### TEXTO FORNECIDO
------------------------------------------------------------
Aldir Blanc escreveu no prefácio de meu livro, publicado em 2009, pela Casa Jorge Editoral:
“É sempre difícil apresentar o livro de um amigo-irmão.
Os detratores partirão para a fácil lenga-lenga acusatória de excesso de babilaques e lantejoulas. Bom, quebrarão a cara e roerão as unhas de ódio. O presente livro, “Meu Lar é o Botequim”, de Eduardo Goldenberg, fala por si mesmo.
Taqui nesta mesma mesa o Fausto Wolff que não me deixa mentir.
Eduardo Goldenberg é carioca dos ovos, carioca da bunda, da Zona Norte, de blocos e bares, de becos e esquinas, carioca dos países baixos e mostra sua vocação pra disputar, aguerridamente, causas perdidas, sua ojeriza aos mamalufs soltos, aos garotodutos propinados, às Rosas de Maia que destroem o Rio de Janeiro, à lama que envolve as bases de sustentação política do país. No grito contra a escrotidão dos investigados e investigadores das CPIdiotas, daqueles que mantêm a velha ordem dos faraós embalsamados, Edu nasceu dissidente até de si mesmo. Não perdoa hipocrisia e atitudes politicamente corretas, estejam camufladas no futebol, no feminismo, nas estruturas neoverdes ambientoscas, na enxurrada de páginas estruturo-linguarudas de suplementos culturais que tomaram o freio das vã-guardas nos dentes podres.
------------------------------------------------------------
### DADOS DISPONÍVEIS
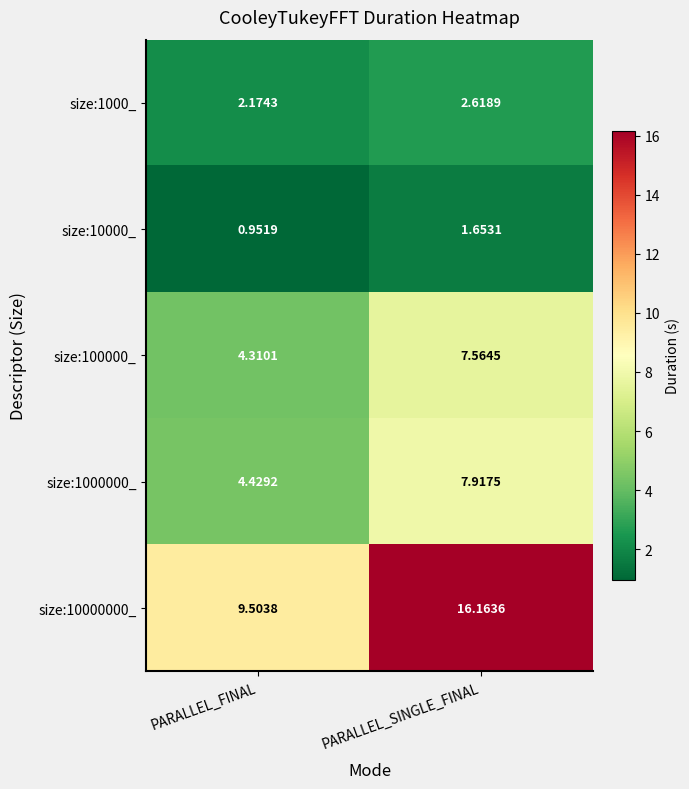

What is the greatest value displayed?

16.2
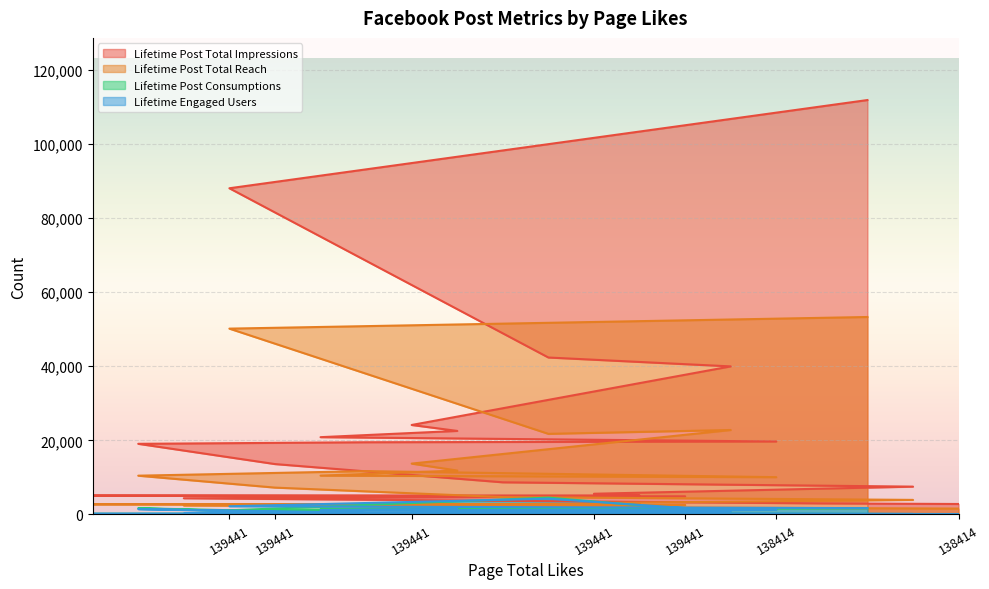

Reading left to right, what are all the values shown in this chart?

Lifetime Post Total Impressions: 5091	19057	4373	87991	13594	20849	19479	24137	22538	8668	42334	5590	5133	4896	39941	19680	2981	111785	7509	2825
Lifetime Post Total Reach: 2752	10460	2413	50128	7244	10472	11692	13720	11844	4694	21744	3112	2847	2549	22784	10060	1722	53264	3930	1591
Lifetime Post Consumptions: 159	1674	154	1119	580	1389	364	305	1692	250	4540	145	133	168	417	1425	148	1655	112	111
Lifetime Engaged Users: 178	1457	177	2211	671	1191	481	537	1530	280	4258	208	193	249	887	1264	163	1706	130	121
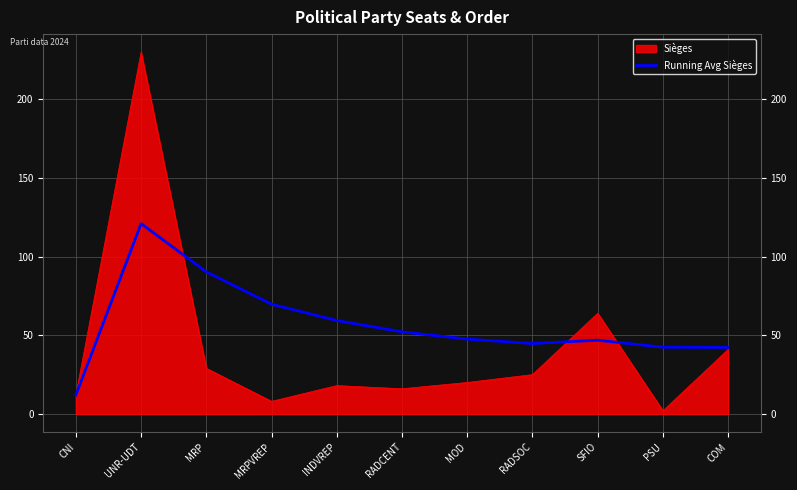

How many lines are shown in the chart?

2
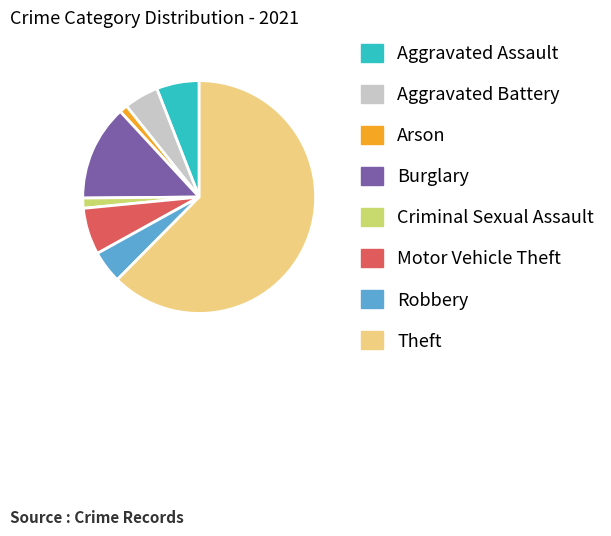

Is the sum of Aggravated Battery and Arson greater than half?

No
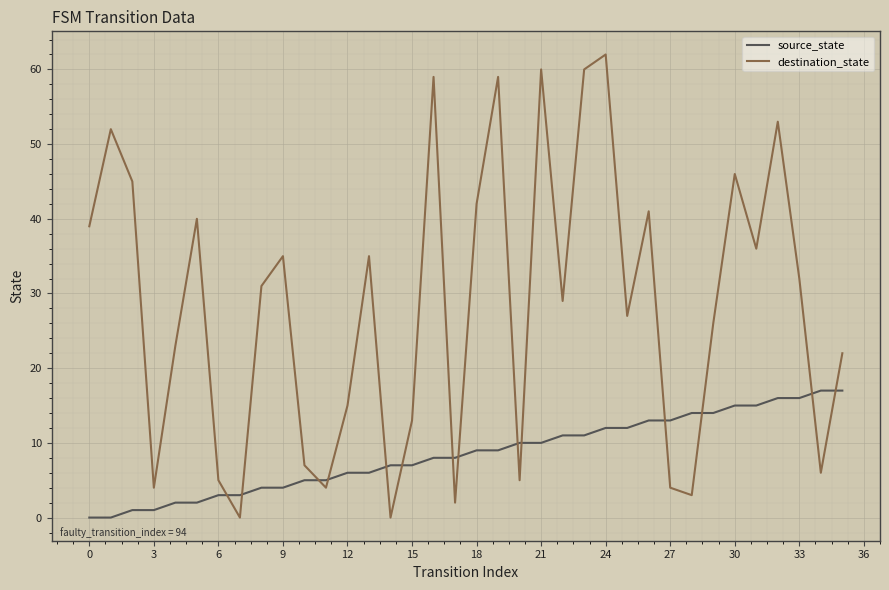

Which series has the largest total across all categories?

destination_state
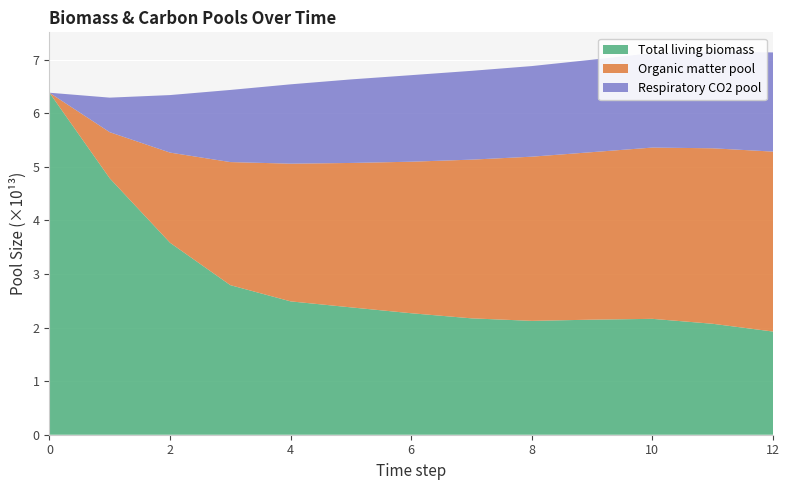

Reading left to right, transcribe all the data shown in this chart.

Total living biomass: 63848106594444.8	47867376341417.0	35839182663528.4	27925600644646.6	24894366671959.7	23776280985560.5	22679237644384.1	21727109934428.7	21257134720912.8	21481238034127.8	21633824043260.2	20711768499507.3	19263141862899.9
Organic matter pool: 0.0	8611732108369.7	16831393913832.8	22974500747049.5	25708349561694.6	26959363961317.7	28290206940389.1	29626945480084.5	30649792290033.5	31273452236341.3	31975434327970.6	32762765789370.8	33592511677363.4
Respiratory CO2 pool: 0.0	6451404623111.3	10738829048017.2	13465686544816.1	14813228332907.5	15596965764384.6	16157662341028.0	16579182259961.0	16917557079959.8	17256859068381.6	17641131478968.0	18070065643212.3	18513104404643.3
------------------------------------------------------------
### O QUE FAZER
Retome o prefácio de Aldir Blanc logo após a última frase e dê continuidade a ele. O material não tem relação com o prefácio de Aldir Blanc.

### RESPOSTA
É triste constatar que não há espaço na imprensa escrita para as broncas de Nei Lopes, Chico Paula Freitas, Ilmar Carvalho, Eduardo Goldenberg…
Mas, felizmente, aqui está o livro, última cidadela da civilização: papo em torno do limão da casa, do caldinho de feijão, dos torresmos e moelas, das porções de queijo ou de salaminho; saudade dos amigos de outras épocas, e copo; muito suor e gelo; mulheres e, eventualmente, porrada.
Por tudo isso, com todo meu afeto, um poema pro Edu.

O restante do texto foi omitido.